**DOCUMENT EXTRACT**
------------

= Marcel Tremblay (Montreal politician) =

Marcel Tremblay is a Canadian politician and a City Councillor in Montreal, Quebec. He ran as a Civic Party of Montreal candidate to the City Council in a 1991 by-election in the district of Notre-Dame-de-Grâce but lost.

In the wake of the province-wide Municipal Merger of 2001, Tremblay ran as a candidate for his brother's Gérald Tremblay's Montreal Island Citizens Union (Union des citoyens et des citoyennes de l’Île de Montréal or UCIM) in the district De Décarie. The party is now known as Union Montreal. Tremblay won the election over Vision Montreal incumbent Sonya Biddle.

He was re-elected in 2005, representing the district of Notre-Dame-de-Grâce.

Instead of seeking his incumbent seat in the 2009 Montreal municipal election, he ran for borough mayor of Villeray–Saint-Michel–Parc-Extension, where he was defeated by Anie Samson of Vision Montréal. His former city council seat was won by Peter McQueen of Projet Montréal.

------------

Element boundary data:
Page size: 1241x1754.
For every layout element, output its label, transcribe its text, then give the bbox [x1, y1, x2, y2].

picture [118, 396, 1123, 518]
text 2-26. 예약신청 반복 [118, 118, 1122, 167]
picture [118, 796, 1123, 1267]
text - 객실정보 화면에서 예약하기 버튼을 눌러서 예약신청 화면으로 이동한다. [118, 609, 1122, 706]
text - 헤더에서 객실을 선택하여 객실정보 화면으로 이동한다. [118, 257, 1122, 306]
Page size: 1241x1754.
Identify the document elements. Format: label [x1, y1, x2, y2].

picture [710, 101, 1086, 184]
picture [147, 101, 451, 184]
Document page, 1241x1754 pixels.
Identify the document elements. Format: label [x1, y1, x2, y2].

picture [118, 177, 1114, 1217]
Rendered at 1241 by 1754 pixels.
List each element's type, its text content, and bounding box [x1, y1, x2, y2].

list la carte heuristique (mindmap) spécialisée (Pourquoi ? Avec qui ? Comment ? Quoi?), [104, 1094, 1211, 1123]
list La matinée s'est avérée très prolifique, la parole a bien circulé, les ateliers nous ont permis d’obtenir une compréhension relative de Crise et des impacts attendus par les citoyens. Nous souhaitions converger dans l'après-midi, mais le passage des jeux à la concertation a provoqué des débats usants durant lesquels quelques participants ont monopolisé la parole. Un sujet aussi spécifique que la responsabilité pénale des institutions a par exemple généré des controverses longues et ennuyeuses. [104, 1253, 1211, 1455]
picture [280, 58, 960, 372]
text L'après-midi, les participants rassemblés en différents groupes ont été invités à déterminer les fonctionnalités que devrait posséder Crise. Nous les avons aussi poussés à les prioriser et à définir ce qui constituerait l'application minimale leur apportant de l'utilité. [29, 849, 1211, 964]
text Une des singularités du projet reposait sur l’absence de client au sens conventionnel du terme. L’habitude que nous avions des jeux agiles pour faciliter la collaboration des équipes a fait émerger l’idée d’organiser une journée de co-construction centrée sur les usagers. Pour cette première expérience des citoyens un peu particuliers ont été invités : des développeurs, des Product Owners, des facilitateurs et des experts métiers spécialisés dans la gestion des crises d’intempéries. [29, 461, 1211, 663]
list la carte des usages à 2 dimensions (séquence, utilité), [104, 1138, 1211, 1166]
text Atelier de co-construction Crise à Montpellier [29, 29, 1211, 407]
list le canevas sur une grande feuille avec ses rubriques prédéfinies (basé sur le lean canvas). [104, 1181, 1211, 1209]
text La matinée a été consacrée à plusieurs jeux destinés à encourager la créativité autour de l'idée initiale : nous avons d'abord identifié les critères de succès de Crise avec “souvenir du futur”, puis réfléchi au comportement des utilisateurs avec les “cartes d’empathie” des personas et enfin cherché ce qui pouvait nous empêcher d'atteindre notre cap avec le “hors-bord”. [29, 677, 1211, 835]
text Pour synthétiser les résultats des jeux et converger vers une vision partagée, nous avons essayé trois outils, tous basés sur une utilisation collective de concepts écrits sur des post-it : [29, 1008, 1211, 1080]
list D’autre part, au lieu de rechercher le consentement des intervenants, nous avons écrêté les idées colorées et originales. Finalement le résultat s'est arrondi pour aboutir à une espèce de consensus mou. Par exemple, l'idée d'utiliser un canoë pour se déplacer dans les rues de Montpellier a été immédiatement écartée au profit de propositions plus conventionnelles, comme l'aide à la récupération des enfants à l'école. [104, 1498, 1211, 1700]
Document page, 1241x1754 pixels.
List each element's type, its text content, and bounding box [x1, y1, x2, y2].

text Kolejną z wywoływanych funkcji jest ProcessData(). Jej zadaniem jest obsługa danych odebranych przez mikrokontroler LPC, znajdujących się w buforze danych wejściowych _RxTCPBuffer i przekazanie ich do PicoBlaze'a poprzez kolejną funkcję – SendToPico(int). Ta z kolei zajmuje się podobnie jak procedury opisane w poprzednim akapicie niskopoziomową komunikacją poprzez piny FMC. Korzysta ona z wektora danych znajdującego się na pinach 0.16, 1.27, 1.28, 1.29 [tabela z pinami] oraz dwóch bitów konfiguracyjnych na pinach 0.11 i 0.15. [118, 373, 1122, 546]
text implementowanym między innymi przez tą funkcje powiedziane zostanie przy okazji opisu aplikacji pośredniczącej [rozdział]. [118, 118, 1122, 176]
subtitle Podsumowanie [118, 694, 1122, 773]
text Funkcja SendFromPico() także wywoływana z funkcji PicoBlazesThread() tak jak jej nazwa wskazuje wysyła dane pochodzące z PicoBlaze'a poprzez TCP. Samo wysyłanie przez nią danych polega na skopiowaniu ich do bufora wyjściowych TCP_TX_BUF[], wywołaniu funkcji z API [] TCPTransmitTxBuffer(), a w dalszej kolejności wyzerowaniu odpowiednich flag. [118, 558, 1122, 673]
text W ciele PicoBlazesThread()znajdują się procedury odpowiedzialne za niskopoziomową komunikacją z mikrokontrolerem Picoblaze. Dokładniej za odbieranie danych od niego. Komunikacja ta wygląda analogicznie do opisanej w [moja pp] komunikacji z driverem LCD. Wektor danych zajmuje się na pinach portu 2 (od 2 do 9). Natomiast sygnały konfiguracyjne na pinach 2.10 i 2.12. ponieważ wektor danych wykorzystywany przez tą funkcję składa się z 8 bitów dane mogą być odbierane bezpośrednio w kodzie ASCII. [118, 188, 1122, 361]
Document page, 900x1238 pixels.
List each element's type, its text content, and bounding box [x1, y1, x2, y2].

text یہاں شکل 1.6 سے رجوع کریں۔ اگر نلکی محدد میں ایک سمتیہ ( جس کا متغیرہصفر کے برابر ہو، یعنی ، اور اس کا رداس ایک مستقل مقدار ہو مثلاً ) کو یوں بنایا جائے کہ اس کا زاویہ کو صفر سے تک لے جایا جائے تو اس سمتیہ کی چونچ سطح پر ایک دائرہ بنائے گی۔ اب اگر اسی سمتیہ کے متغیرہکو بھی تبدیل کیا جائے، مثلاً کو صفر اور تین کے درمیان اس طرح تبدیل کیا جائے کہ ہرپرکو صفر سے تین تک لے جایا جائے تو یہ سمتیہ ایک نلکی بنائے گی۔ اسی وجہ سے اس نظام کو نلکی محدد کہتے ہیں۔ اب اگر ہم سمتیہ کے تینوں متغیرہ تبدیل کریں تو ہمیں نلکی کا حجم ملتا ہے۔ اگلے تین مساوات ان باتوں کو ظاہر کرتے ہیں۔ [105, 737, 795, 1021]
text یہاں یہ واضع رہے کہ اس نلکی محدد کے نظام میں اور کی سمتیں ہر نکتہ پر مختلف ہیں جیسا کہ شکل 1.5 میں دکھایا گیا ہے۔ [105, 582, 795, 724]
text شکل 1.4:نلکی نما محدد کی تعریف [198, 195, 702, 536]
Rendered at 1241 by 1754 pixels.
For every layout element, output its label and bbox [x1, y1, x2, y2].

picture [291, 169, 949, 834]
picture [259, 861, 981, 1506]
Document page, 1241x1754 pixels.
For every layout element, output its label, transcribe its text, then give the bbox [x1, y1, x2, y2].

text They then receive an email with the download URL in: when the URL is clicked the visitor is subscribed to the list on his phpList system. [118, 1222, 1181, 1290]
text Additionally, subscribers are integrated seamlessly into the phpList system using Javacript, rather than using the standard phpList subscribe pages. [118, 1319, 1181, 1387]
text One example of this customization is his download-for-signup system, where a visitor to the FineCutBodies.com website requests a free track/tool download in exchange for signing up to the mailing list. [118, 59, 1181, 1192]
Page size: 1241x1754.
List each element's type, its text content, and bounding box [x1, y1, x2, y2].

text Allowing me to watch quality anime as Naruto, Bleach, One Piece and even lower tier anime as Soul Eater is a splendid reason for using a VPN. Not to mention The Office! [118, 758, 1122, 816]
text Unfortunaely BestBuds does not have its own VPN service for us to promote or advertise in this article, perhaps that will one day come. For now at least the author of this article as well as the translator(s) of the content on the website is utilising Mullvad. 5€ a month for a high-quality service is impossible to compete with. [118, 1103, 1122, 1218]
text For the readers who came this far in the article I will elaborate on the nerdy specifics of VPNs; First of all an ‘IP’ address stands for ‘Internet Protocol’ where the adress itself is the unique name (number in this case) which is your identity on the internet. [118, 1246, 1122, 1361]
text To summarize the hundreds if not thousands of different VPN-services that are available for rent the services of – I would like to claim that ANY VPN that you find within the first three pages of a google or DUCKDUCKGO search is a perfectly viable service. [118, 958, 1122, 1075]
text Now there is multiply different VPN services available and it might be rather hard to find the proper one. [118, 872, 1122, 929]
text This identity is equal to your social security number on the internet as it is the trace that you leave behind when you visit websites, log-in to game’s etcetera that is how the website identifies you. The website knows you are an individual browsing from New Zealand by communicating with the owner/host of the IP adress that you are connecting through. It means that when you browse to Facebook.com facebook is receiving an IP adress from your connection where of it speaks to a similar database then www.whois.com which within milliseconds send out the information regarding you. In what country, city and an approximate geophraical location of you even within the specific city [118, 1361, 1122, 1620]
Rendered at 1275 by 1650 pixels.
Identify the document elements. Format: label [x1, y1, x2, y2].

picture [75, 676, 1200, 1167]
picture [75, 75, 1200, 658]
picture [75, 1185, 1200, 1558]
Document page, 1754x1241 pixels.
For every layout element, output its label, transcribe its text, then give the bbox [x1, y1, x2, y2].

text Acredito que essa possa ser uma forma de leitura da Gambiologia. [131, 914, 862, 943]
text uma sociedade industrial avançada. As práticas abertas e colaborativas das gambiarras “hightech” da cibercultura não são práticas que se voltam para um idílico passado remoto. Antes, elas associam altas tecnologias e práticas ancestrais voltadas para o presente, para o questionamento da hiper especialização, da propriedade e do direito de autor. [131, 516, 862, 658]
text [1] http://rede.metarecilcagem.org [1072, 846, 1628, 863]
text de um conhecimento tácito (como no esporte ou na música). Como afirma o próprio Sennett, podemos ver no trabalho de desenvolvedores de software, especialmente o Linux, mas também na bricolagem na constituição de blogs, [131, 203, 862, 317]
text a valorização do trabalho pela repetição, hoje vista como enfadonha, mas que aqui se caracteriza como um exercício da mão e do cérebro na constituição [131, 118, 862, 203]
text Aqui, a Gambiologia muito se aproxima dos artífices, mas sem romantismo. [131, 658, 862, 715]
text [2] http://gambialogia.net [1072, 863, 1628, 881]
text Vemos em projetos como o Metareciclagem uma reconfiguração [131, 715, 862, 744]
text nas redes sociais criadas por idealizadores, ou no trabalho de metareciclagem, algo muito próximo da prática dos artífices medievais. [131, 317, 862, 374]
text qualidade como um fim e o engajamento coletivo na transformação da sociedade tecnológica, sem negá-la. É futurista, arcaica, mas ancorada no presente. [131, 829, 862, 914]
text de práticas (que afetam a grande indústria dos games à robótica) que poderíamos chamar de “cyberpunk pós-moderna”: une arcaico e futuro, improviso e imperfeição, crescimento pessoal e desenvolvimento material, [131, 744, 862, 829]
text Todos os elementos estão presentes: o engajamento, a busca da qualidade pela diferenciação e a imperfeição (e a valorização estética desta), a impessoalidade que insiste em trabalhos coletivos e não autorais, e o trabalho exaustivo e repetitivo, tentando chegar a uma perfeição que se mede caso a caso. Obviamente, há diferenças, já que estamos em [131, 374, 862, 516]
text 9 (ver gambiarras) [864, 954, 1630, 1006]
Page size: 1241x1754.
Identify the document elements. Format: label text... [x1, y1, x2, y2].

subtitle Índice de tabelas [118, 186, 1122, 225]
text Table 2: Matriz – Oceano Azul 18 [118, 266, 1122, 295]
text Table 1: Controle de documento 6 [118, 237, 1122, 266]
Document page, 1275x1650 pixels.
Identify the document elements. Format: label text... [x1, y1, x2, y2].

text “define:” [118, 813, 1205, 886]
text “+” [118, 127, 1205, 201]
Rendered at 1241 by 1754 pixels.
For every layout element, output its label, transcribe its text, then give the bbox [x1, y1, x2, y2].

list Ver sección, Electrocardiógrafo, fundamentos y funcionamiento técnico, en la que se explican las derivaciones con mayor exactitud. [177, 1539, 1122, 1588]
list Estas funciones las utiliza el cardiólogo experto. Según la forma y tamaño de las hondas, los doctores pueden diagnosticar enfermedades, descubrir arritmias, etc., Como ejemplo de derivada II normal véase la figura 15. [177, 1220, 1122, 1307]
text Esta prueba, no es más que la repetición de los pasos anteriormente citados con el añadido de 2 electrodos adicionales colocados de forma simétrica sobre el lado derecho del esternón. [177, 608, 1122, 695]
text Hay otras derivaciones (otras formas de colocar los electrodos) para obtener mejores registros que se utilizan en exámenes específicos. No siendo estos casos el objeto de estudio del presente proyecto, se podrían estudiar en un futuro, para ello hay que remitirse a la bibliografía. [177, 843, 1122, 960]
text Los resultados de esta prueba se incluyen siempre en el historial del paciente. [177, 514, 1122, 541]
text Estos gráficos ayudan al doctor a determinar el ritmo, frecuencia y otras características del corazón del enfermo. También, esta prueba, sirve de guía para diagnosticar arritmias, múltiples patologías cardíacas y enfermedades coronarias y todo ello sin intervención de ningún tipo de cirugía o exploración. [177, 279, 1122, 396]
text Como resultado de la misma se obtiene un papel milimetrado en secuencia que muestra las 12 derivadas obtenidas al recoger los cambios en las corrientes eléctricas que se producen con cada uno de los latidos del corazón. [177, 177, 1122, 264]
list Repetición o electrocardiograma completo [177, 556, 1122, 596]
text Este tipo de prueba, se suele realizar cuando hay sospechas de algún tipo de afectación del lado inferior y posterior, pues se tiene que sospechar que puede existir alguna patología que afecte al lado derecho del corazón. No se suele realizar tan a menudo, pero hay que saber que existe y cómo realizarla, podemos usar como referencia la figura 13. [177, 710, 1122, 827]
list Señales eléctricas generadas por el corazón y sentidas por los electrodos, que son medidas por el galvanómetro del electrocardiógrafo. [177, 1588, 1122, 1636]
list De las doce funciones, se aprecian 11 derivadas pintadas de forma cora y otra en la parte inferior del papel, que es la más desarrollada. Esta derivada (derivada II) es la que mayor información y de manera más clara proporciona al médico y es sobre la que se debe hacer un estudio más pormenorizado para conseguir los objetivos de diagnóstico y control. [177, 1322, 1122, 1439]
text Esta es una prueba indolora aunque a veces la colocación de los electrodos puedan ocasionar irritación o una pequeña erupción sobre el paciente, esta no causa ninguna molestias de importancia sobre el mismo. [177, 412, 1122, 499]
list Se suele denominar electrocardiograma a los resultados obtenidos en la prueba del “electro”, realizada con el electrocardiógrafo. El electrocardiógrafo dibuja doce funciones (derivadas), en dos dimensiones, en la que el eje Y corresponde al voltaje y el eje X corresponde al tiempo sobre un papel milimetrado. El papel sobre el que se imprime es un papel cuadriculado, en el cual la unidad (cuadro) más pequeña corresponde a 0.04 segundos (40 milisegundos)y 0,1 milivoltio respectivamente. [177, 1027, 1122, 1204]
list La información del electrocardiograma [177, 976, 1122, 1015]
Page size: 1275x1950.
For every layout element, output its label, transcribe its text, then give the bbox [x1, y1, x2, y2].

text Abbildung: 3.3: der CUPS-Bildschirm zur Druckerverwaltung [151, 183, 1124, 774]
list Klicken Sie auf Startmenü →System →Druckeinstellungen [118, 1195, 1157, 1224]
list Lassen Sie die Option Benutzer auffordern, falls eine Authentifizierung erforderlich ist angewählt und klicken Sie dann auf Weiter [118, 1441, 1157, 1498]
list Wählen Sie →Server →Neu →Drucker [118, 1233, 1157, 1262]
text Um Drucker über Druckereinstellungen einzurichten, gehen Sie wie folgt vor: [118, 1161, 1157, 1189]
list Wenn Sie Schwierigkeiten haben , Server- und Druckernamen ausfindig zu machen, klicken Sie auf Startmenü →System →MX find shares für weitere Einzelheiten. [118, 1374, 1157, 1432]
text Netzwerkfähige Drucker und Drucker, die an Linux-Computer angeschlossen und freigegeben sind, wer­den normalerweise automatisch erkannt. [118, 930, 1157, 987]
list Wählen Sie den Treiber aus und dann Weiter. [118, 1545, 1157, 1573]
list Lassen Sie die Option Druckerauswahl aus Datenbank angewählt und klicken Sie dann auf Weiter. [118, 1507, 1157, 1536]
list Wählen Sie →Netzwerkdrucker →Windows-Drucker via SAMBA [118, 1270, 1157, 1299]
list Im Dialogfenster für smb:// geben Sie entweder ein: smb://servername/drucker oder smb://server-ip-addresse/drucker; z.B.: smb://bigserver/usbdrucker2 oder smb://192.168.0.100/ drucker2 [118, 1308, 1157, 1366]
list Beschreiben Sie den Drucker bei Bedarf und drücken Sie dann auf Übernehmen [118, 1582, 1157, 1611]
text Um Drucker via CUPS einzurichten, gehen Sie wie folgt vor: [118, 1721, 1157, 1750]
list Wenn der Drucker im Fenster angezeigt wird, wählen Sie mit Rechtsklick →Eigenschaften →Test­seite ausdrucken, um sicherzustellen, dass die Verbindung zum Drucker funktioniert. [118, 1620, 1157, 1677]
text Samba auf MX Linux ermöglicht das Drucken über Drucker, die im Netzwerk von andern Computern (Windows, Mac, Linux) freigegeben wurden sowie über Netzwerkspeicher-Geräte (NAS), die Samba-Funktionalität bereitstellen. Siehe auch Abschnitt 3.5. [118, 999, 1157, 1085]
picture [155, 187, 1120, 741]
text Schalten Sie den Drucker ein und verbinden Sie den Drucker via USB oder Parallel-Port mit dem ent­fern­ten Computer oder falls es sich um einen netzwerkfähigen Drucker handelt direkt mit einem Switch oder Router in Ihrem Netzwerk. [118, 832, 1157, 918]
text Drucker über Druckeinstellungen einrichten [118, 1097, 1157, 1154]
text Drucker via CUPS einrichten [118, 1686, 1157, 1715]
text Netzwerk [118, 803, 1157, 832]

------------

**GOALS**
**1)** In the article on Marcel Tremblay, who defeated him in the race for borough mayor of Villeray–Saint-Michel–Parc-Extension?
**2)** Pick up the article on Marcel Tremblay after its final sentence and keep writing.

**RESULTS**
**1)** Anie Samson of Vision Montréal defeated him.

**2)**
==Electoral record==

v; t; e; 2005 Montreal municipal election: Councillor, Notre-Dame-de-Grâce
| Party | Candidate | Votes | % |
| Montreal Island Citizens Union |  | Marcel Tremblay (incumbent) | 3,414 | 49.90 |
| Team Jeremy Searle |  | Robert Dupont | 1,368 | 20.00 |
| Projet Montréal |  | Jeff Itcush | 1,152 | 16.84 |
| Vision Montreal |  | Thomas Snabl | 907 | 13.26 |
| Total valid votes |  |  | 6,841 | 100 |
Source: City of Montreal official results (in French), City of Montreal.

v; t; e; 2001 Montreal municipal election: Councillor, Décarie
| Party | Candidate | Votes | % |
| Montreal Island Citizens Union |  | Marcel Tremblay | 3,792 | 61.66 |
| Vision Montreal |  | Sonya Biddle (incumbent) | 2,358 | 38.34 |
| Total valid votes |  |  | 6,150 | 100 |
Source: Election results, 1833-2005 (in French), City of Montreal.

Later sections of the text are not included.